**YOUR TASK**
Pictures are to be skipped. Retype exactly the lines from the top of the material through the one with "Add to cart", and only those.

****************

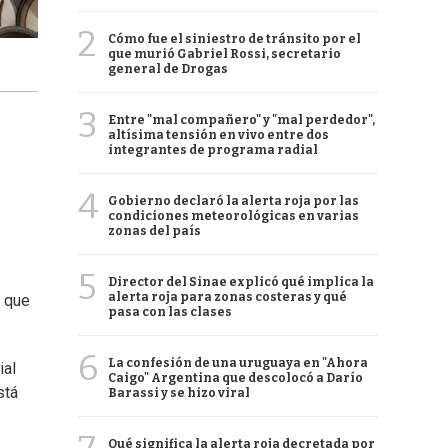
2
Cómo fue el siniestro de tránsito por el
que murió Gabriel Rossi, secretario
general de Drogas
3
Entre "mal compañero" y "mal perdedor",
altísima tensión en vivo entre dos
integrantes de programa radial
4
Gobierno declaró la alerta roja por las
condiciones meteorológicas en varias
zonas del país
5
Director del Sinae explicó qué implica la
alerta roja para zonas costeras y qué
o que
pasa con las clases
6
La confesión de una uruguaya en "Ahora
ial
Caigo" Argentina que descolocó a Darío
stá
Barassi y se hizo viral
Qué significa la alerta roja decretada por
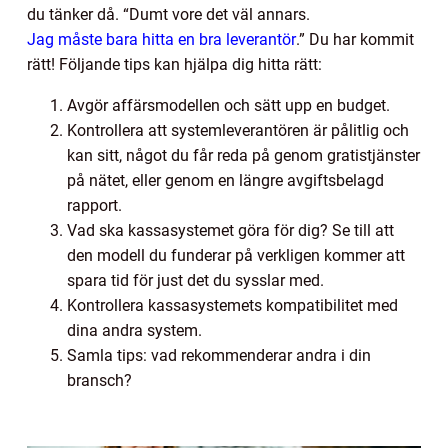
du tänker då. “Dumt vore det väl annars.
Jag måste bara hitta en bra leverantör
.” Du har kommit
rätt! Följande tips kan hjälpa dig hitta rätt:
Avgör affärsmodellen och sätt upp en budget.
Kontrollera att systemleverantören är pålitlig och
kan sitt, något du får reda på genom gratistjänster
på nätet, eller genom en längre avgiftsbelagd
rapport.
Vad ska kassasystemet göra för dig? Se till att
den modell du funderar på verkligen kommer att
spara tid för just det du sysslar med.
Kontrollera kassasystemets kompatibilitet med
dina andra system.
Samla tips: vad rekommenderar andra i din
bransch?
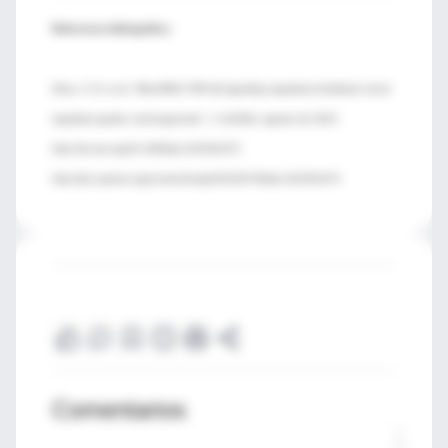
Referencia bibliográfica:
Zhao, X.-D. et al. “MicroRNA-7/NF-κB signaling regulatory feedback circuit
regulates gastric carcinogenesis”. J. Cell Biol, agosto de 2015.
http://dx.doi.org/10.1083/jcb.201501073
http://jcb.rupress.org/content/early/2015/07/30/jcb.201501073
Comentarios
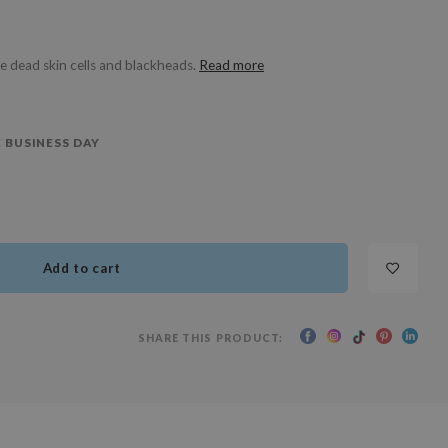
e dead skin cells and blackheads.
Read more
 BUSINESS DAY
Add to cart
SHARE THIS PRODUCT:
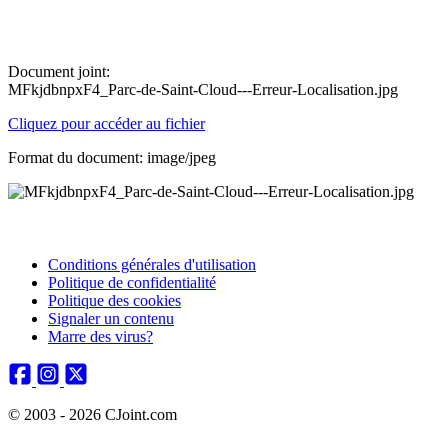
Document joint:
MFkjdbnpxF4_Parc-de-Saint-Cloud---Erreur-Localisation.jpg
Cliquez pour accéder au fichier
Format du document: image/jpeg
Conditions générales d'utilisation
Politique de confidentialité
Politique des cookies
Signaler un contenu
Marre des virus?
© 2003 - 2026 CJoint.com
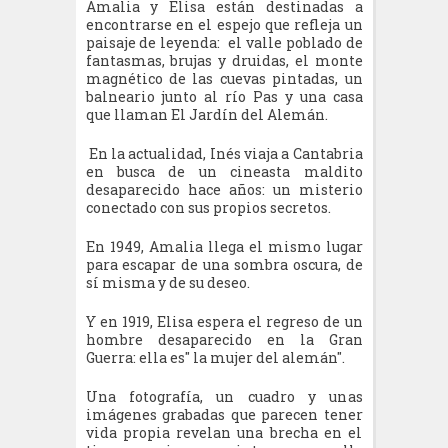
Amalia y Elisa están destinadas a
encontrarse en el espejo que refleja un
paisaje de leyenda: el valle poblado de
fantasmas, brujas y druidas, el monte
magnético de las cuevas pintadas, un
balneario junto al río Pas y una casa
que llaman El Jardín del Alemán.
En la actualidad, Inés viaja a Cantabria
en busca de un cineasta maldito
desaparecido hace años: un misterio
conectado con sus propios secretos.
En 1949, Amalia llega el mismo lugar
para escapar de una sombra oscura, de
sí misma y de su deseo.
Y en 1919, Elisa espera el regreso de un
hombre desaparecido en la Gran
Guerra: ella es" la mujer del alemán".
Una fotografía, un cuadro y unas
imágenes grabadas que parecen tener
vida propia revelan una brecha en el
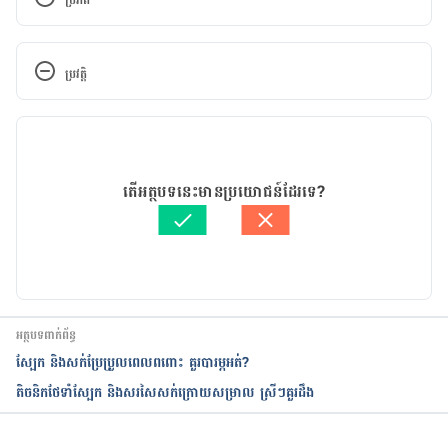
ប្រភព
https://www.healthline.com/health-news/covid-
19-survivors-are-losing-their-hair-heres-
ប្រវត្តិ
why#Hair-loss-among-long-haulers
កំណែ​ប្រែបច្ចុប្បន្ន
https://www.everydayhealth.com/infectious-
diseases/coronavirus/is-covid-19-the-reason-you-
03/05/2021
re-losing-hair/
អត្ថបទ​ដោយ 
នូ សោភ័ណ្ឌ
តើអត្ថបទនេះមានប្រយោជន៍ដែរទេ?
ត្រួតពិនិត្យដោយ 
វេជ្ជ. ចាន់ ស៊ីណេត
បច្ចុប្បន្នភាពដោយ៖ 
ទូច សុខា
អត្ថបទពាក់ព័ន្ធ
​ស្បែក​ និង​សក់​ប្រែប្រួល​​ពេល​ពពោះ គួរបារម្ភអត់?
តិចនិក​ថែទាំ​ស្បែក​ និង​សរសៃ​សក់​ក្រោយសម្រាល ស្រីៗ​គួរ​ដឹង​​​​​​​​​​​​​​​​​​​​​​​​​​​​​​​​​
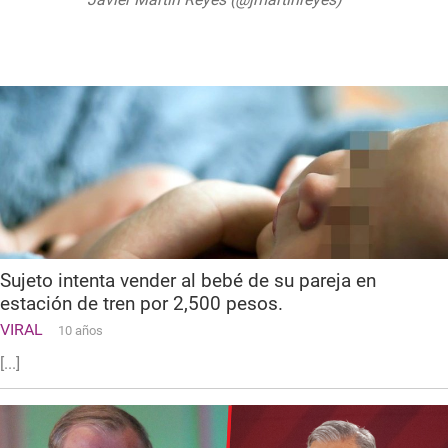
de mayo de 2019
Sujeto intenta vender al bebé de su pareja en
estación de tren por 2,500 pesos.
VIRAL
10 años
[...]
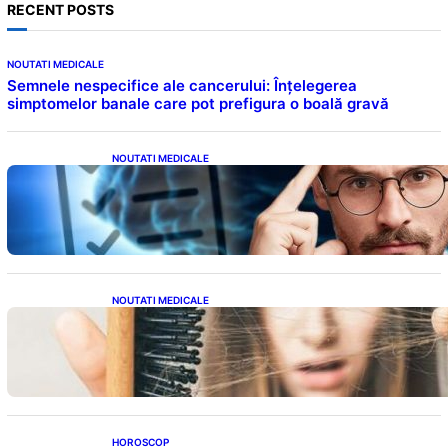
RECENT POSTS
NOUTATI MEDICALE
Semnele nespecifice ale cancerului: Înțelegerea
simptomelor banale care pot prefigura o boală gravă
NOUTATI MEDICALE
Inteligența dincolo de note: Semnele unui IQ
ridicat care nu țin de școală
NOUTATI MEDICALE
Semnele unei deficiențe de proteine:
Impactul asupra sănătății tale
HOROSCOP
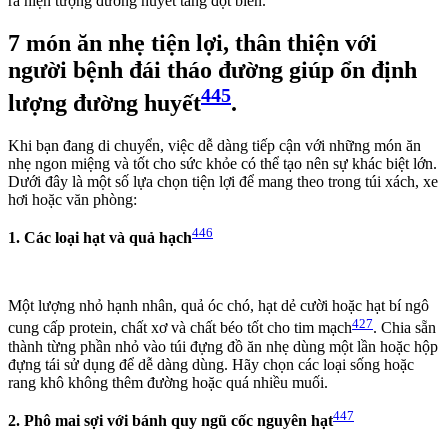
ra hiện tượng đường huyết tăng đột biến.
7 món ăn nhẹ tiện lợi, thân thiện với
người bệnh đái tháo đường giúp ổn định
445
lượng đường huyết
.
Khi bạn đang di chuyển, việc dễ dàng tiếp cận với những món ăn
nhẹ ngon miệng và tốt cho sức khỏe có thể tạo nên sự khác biệt lớn.
Dưới đây là một số lựa chọn tiện lợi để mang theo trong túi xách, xe
hơi hoặc văn phòng:
446
1. Các loại hạt và quả hạch
Một lượng nhỏ hạnh nhân, quả óc chó, hạt dẻ cười hoặc hạt bí ngô
427
cung cấp protein, chất xơ và chất béo tốt cho tim mạch
. Chia sẵn
thành từng phần nhỏ vào túi đựng đồ ăn nhẹ dùng một lần hoặc hộp
đựng tái sử dụng để dễ dàng dùng. Hãy chọn các loại sống hoặc
rang khô không thêm đường hoặc quá nhiều muối.
447
2. Phô mai sợi với bánh quy ngũ cốc nguyên hạt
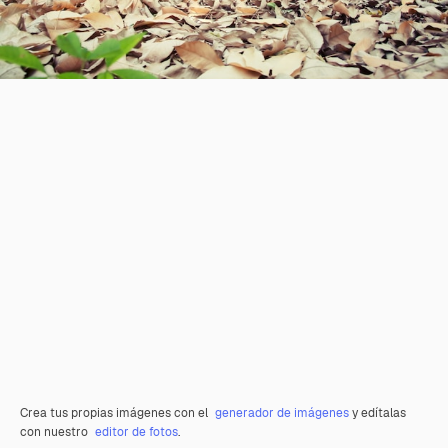
Crea tus propias imágenes con el
generador de imágenes
y edítalas
con nuestro
editor de fotos
.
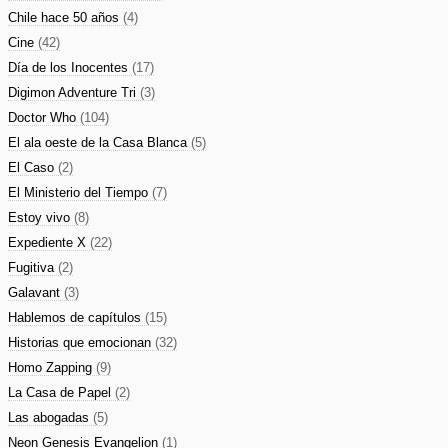
Chile hace 50 años
(4)
Cine
(42)
Día de los Inocentes
(17)
Digimon Adventure Tri
(3)
Doctor Who
(104)
El ala oeste de la Casa Blanca
(5)
El Caso
(2)
El Ministerio del Tiempo
(7)
Estoy vivo
(8)
Expediente X
(22)
Fugitiva
(2)
Galavant
(3)
Hablemos de capítulos
(15)
Historias que emocionan
(32)
Homo Zapping
(9)
La Casa de Papel
(2)
Las abogadas
(5)
Neon Genesis Evangelion
(1)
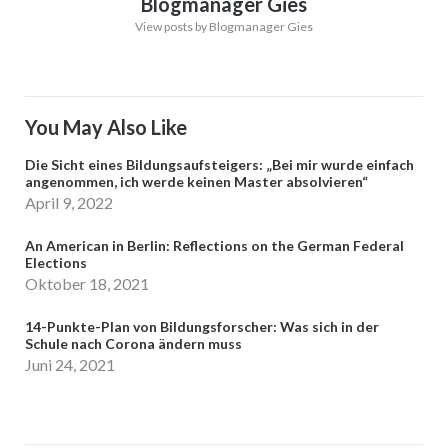
Blogmanager Gies
View posts by Blogmanager Gies
You May Also Like
Die Sicht eines Bildungsaufsteigers: „Bei mir wurde einfach
angenommen, ich werde keinen Master absolvieren“
April 9, 2022
An American in Berlin: Reflections on the German Federal
Elections
Oktober 18, 2021
14-Punkte-Plan von Bildungsforscher: Was sich in der
Schule nach Corona ändern muss
Juni 24, 2021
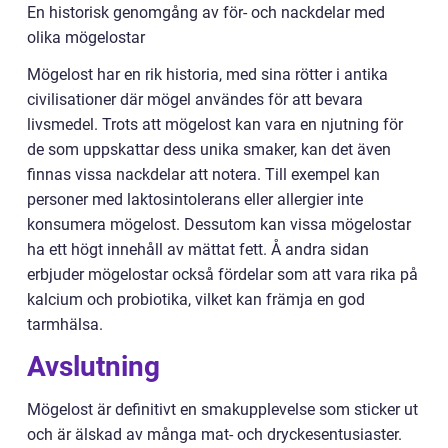
En historisk genomgång av för- och nackdelar med
olika mögelostar
Mögelost har en rik historia, med sina rötter i antika
civilisationer där mögel användes för att bevara
livsmedel. Trots att mögelost kan vara en njutning för
de som uppskattar dess unika smaker, kan det även
finnas vissa nackdelar att notera. Till exempel kan
personer med laktosintolerans eller allergier inte
konsumera mögelost. Dessutom kan vissa mögelostar
ha ett högt innehåll av mättat fett. Å andra sidan
erbjuder mögelostar också fördelar som att vara rika på
kalcium och probiotika, vilket kan främja en god
tarmhälsa.
Avslutning
Mögelost är definitivt en smakupplevelse som sticker ut
och är älskad av många mat- och dryckesentusiaster.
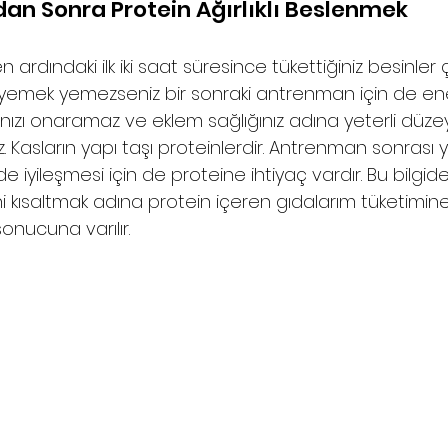
n Sonra Protein Ağırlıklı Beslenmek 
rdındaki ilk iki saat süresince tükettiğiniz besinler 
 yemek yemezseniz bir sonraki antrenman için de ene
nızı onaramaz ve eklem sağlığınız adına yeterli düzeyd
iz. Kasların yapı taşı proteinlerdir. Antrenman sonrası 
kilde iyileşmesi için de proteine ihtiyaç vardır. Bu bilgid
i kısaltmak adına protein içeren gıdalarım tüketimine 
onucuna varılır.  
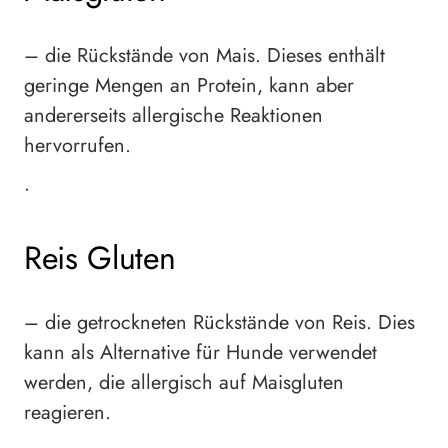
– die Rückstände von Mais. Dieses enthält
geringe Mengen an Protein, kann aber
andererseits allergische Reaktionen
hervorrufen.
•
Reis Gluten
– die getrockneten Rückstände von Reis. Dies
kann als Alternative für Hunde verwendet
werden, die allergisch auf Maisgluten
reagieren.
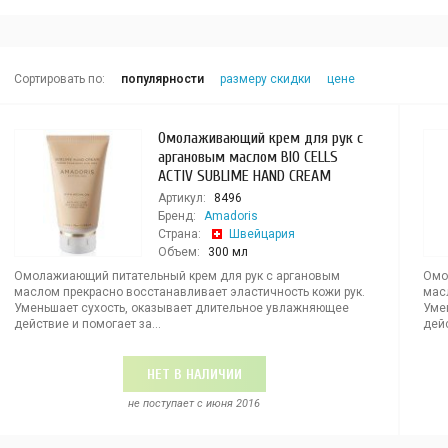
Сортировать по:
популярности
размеру скидки
цене
Омолаживающий крем для рук с
аргановым маслом BIO CELLS
ACTIV SUBLIME HAND CREAM
Артикул:
8496
Бренд:
Amadoris
Страна:
Швейцария
Объем:
300 мл
Омолажиающий питательный крем для рук с аргановым
Омо
маслом прекрасно восстанавливает эластичность кожи рук.
мас
Уменьшает сухость, оказывает длительное увлажняющее
Уме
действие и помогает за...
дейс
НЕТ В НАЛИЧИИ
не поступает c июня 2016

****************

**SOLUTION**
2
Cómo fue el siniestro de tránsito por el
que murió Gabriel Rossi, secretario
general de Drogas
3
Entre "mal compañero" y "mal perdedor",
altísima tensión en vivo entre dos
integrantes de programa radial
4
Gobierno declaró la alerta roja por las
condiciones meteorológicas en varias
zonas del país
5
Director del Sinae explicó qué implica la
alerta roja para zonas costeras y qué
o que
pasa con las clases
6
La confesión de una uruguaya en "Ahora
ial
Caigo" Argentina que descolocó a Darío
stá
Barassi y se hizo viral
Qué significa la alerta roja decretada por
du tänker då. “Dumt vore det väl annars.
Jag måste bara hitta en bra leverantör
.” Du har kommit
rätt! Följande tips kan hjälpa dig hitta rätt:
Avgör affärsmodellen och sätt upp en budget.
Kontrollera att systemleverantören är pålitlig och
kan sitt, något du får reda på genom gratistjänster
på nätet, eller genom en längre avgiftsbelagd
rapport.
Vad ska kassasystemet göra för dig? Se till att
den modell du funderar på verkligen kommer att
spara tid för just det du sysslar med.
Kontrollera kassasystemets kompatibilitet med
dina andra system.
Samla tips: vad rekommenderar andra i din
bransch?
Referencia bibliográfica:
Zhao, X.-D. et al. “MicroRNA-7/NF-κB signaling regulatory feedback circuit
regulates gastric carcinogenesis”. J. Cell Biol, agosto de 2015.
http://dx.doi.org/10.1083/jcb.201501073
http://jcb.rupress.org/content/early/2015/07/30/jcb.201501073
Comentarios
e dead skin cells and blackheads.
Read more
 BUSINESS DAY
Add to cart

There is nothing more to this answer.